■ DATASET ENTRIES

== Segment start ==

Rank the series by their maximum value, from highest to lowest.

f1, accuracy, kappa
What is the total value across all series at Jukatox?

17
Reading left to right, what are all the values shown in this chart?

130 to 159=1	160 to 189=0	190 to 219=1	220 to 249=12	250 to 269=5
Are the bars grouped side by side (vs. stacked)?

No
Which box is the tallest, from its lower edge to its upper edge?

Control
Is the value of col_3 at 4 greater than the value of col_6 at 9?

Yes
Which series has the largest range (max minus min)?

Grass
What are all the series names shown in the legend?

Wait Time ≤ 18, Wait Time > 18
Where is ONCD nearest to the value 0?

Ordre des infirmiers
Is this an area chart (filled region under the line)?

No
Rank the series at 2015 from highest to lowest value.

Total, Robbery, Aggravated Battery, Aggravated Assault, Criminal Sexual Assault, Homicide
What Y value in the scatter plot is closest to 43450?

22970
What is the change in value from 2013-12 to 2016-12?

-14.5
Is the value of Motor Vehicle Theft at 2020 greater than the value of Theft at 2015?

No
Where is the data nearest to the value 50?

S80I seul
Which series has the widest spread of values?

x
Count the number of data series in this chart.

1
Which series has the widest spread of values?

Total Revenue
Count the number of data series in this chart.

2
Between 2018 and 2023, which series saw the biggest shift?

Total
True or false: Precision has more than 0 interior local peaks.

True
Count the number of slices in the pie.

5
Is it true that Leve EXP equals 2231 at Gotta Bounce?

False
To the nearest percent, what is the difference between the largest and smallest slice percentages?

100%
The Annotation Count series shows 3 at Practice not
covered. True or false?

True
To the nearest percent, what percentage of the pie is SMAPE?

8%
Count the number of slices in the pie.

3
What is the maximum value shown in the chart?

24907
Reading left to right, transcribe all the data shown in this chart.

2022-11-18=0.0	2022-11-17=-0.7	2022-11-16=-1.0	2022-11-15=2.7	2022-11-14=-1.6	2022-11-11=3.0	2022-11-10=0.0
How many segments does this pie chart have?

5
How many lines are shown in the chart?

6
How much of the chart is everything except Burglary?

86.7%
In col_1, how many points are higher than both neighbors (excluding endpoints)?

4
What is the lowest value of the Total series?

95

== Segment end ==

■ ASSIGNED TASK
Please reproduce every one of the entries above word for word, keeping their order and line breaks.

■ SOLUTION TO THIS EXERCISE
Rank the series by their maximum value, from highest to lowest.

f1, accuracy, kappa
What is the total value across all series at Jukatox?

17
Reading left to right, what are all the values shown in this chart?

130 to 159=1	160 to 189=0	190 to 219=1	220 to 249=12	250 to 269=5
Are the bars grouped side by side (vs. stacked)?

No
Which box is the tallest, from its lower edge to its upper edge?

Control
Is the value of col_3 at 4 greater than the value of col_6 at 9?

Yes
Which series has the largest range (max minus min)?

Grass
What are all the series names shown in the legend?

Wait Time ≤ 18, Wait Time > 18
Where is ONCD nearest to the value 0?

Ordre des infirmiers
Is this an area chart (filled region under the line)?

No
Rank the series at 2015 from highest to lowest value.

Total, Robbery, Aggravated Battery, Aggravated Assault, Criminal Sexual Assault, Homicide
What Y value in the scatter plot is closest to 43450?

22970
What is the change in value from 2013-12 to 2016-12?

-14.5
Is the value of Motor Vehicle Theft at 2020 greater than the value of Theft at 2015?

No
Where is the data nearest to the value 50?

S80I seul
Which series has the widest spread of values?

x
Count the number of data series in this chart.

1
Which series has the widest spread of values?

Total Revenue
Count the number of data series in this chart.

2
Between 2018 and 2023, which series saw the biggest shift?

Total
True or false: Precision has more than 0 interior local peaks.

True
Count the number of slices in the pie.

5
Is it true that Leve EXP equals 2231 at Gotta Bounce?

False
To the nearest percent, what is the difference between the largest and smallest slice percentages?

100%
The Annotation Count series shows 3 at Practice not
covered. True or false?

True
To the nearest percent, what percentage of the pie is SMAPE?

8%
Count the number of slices in the pie.

3
What is the maximum value shown in the chart?

24907
Reading left to right, transcribe all the data shown in this chart.

2022-11-18=0.0	2022-11-17=-0.7	2022-11-16=-1.0	2022-11-15=2.7	2022-11-14=-1.6	2022-11-11=3.0	2022-11-10=0.0
How many segments does this pie chart have?

5
How many lines are shown in the chart?

6
How much of the chart is everything except Burglary?

86.7%
In col_1, how many points are higher than both neighbors (excluding endpoints)?

4
What is the lowest value of the Total series?

95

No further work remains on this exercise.